While Keiko is happy in the convenience store aisles, the external pressure to change her ways is becoming overwhelming. I am only at the beginning of this book but I have already been completely drawn into this book’s world of rice balls, fluorescent lights and aggressively thorough customer service. This is a darkly comic novel that looks sharply at conformity, and the fraught nature of living up to other people’s expectations.
Lian Hingee is reading The Silence of the Girls by Pat Barker (available September)
I’m a little embarrassed to admit that despite her extraordinarily long list of accolades (which includes a Booker Prize), a mentorship from one of my favourite writers (Angela Carter) and a 36-year-old career, I had never read anything by Pat Barker. However, what I had heard about her writing – that it was blunt, bawdy and impeccably researched – was impressive.

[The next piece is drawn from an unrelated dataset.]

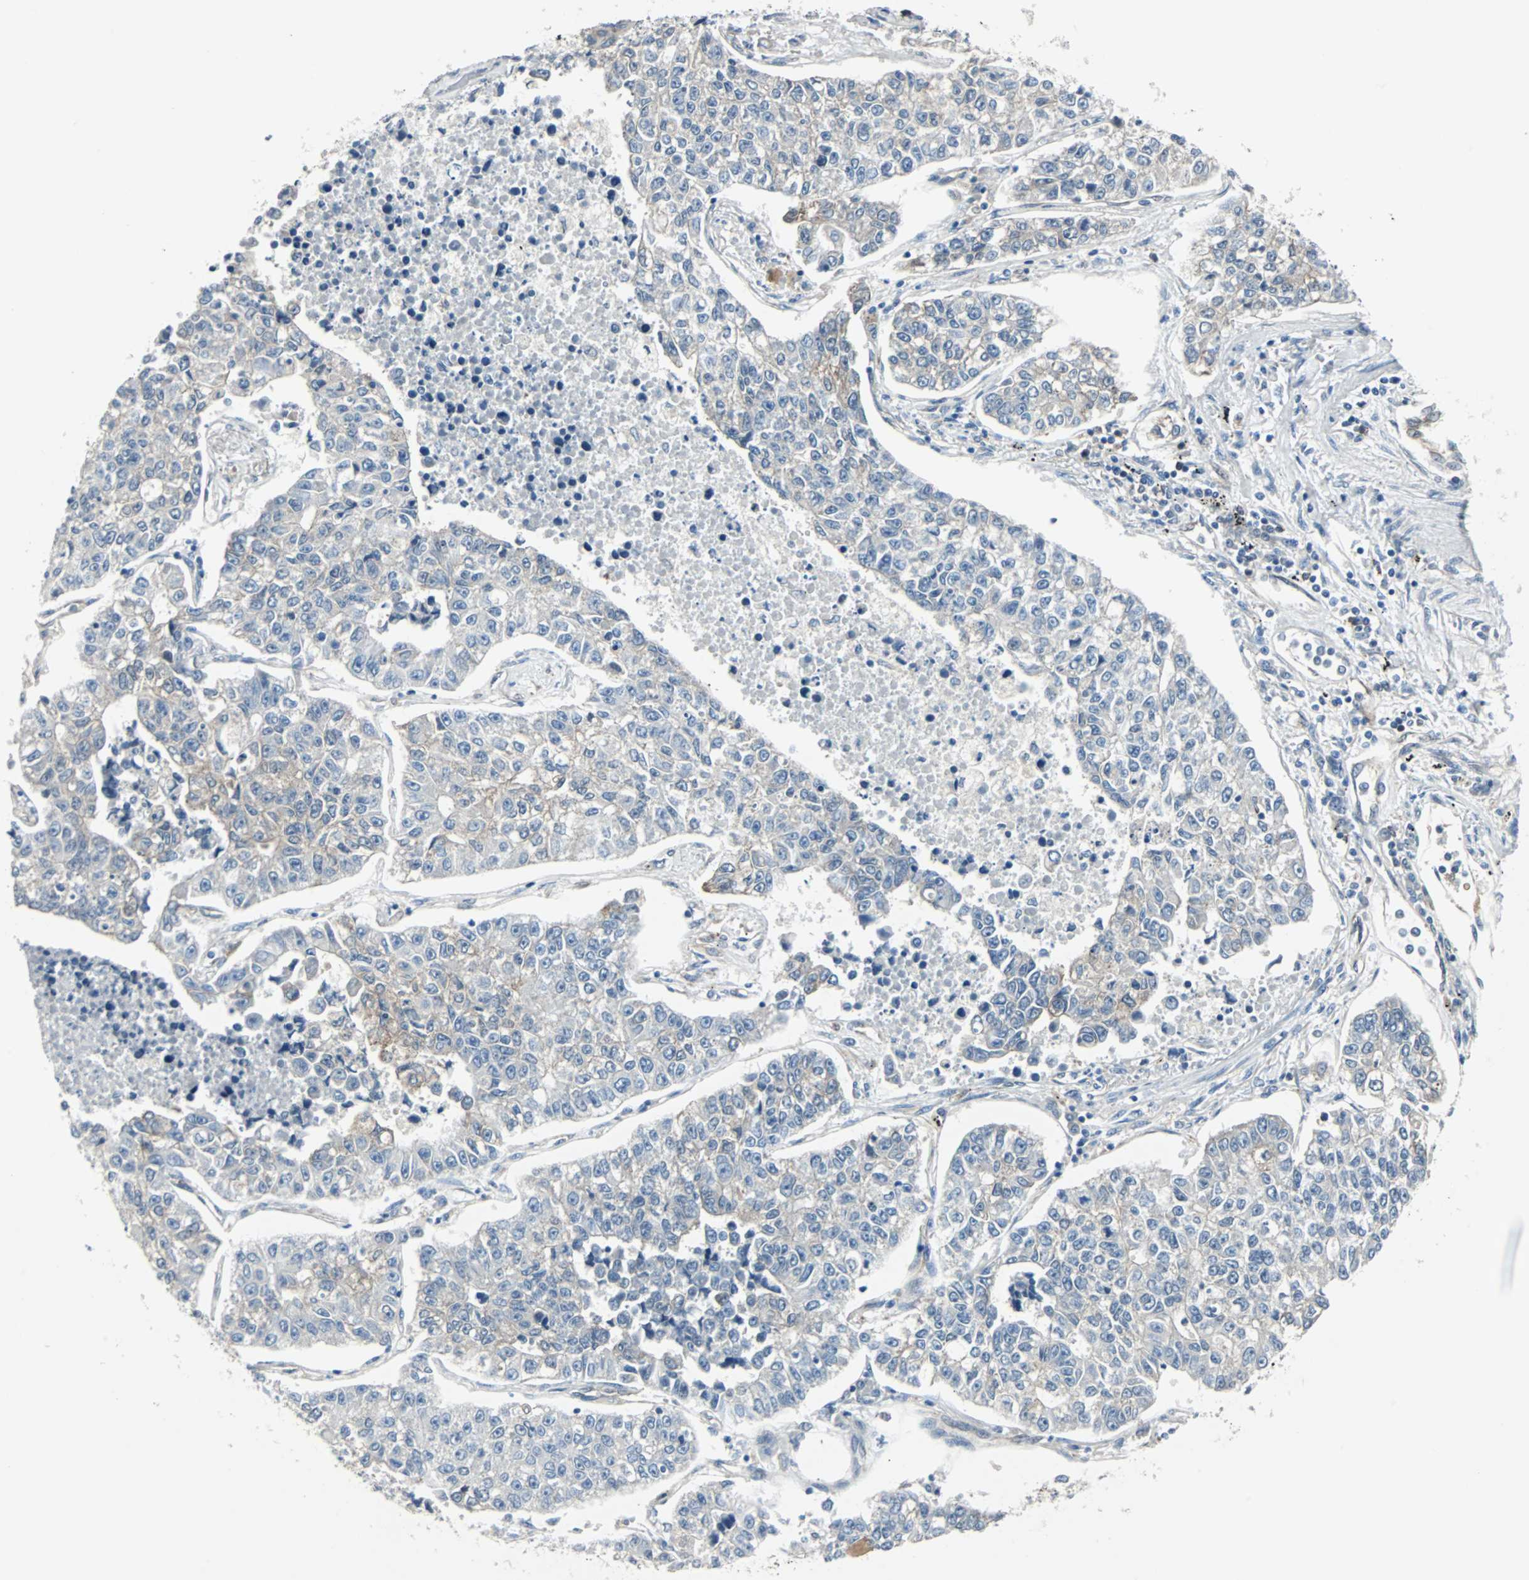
{"staining": {"intensity": "weak", "quantity": "25%-75%", "location": "cytoplasmic/membranous"}, "tissue": "lung cancer", "cell_type": "Tumor cells", "image_type": "cancer", "snomed": [{"axis": "morphology", "description": "Adenocarcinoma, NOS"}, {"axis": "topography", "description": "Lung"}], "caption": "This photomicrograph shows lung cancer stained with immunohistochemistry to label a protein in brown. The cytoplasmic/membranous of tumor cells show weak positivity for the protein. Nuclei are counter-stained blue.", "gene": "SWAP70", "patient": {"sex": "male", "age": 49}}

So I was excited when I heard that she was putting her formidable talent into retelling the Trojan War story, one of my favourite tales.
The Silence of the Girls tells the story of Briseis: a princess enslaved by the Greeks, awarded to Achilles, and coveted by Agamemnon. This tale is usually painted as a great love story – Achilles’ fury over losing Briseis brought the entire war to a grinding halt, and The Iliad makes much of her grief after he’s killed in battle – but Barker strips the romance from it, grounding it back in the blood and violence of war. Because you can dress it up as prettily as you like but Briseis’ story is still one filled with murder and rape. Barker, who was once instructed ‘if they can’t sympathise with the women you’re creating, then sod their fucking luck’, gives Briseis a strength, an intelligence, a voice and a consuming female rage, and combines it with an uncompromising and cleanly straightforward writing style that rips the story right out of ancient Greece and into the modern era. I’m loving it.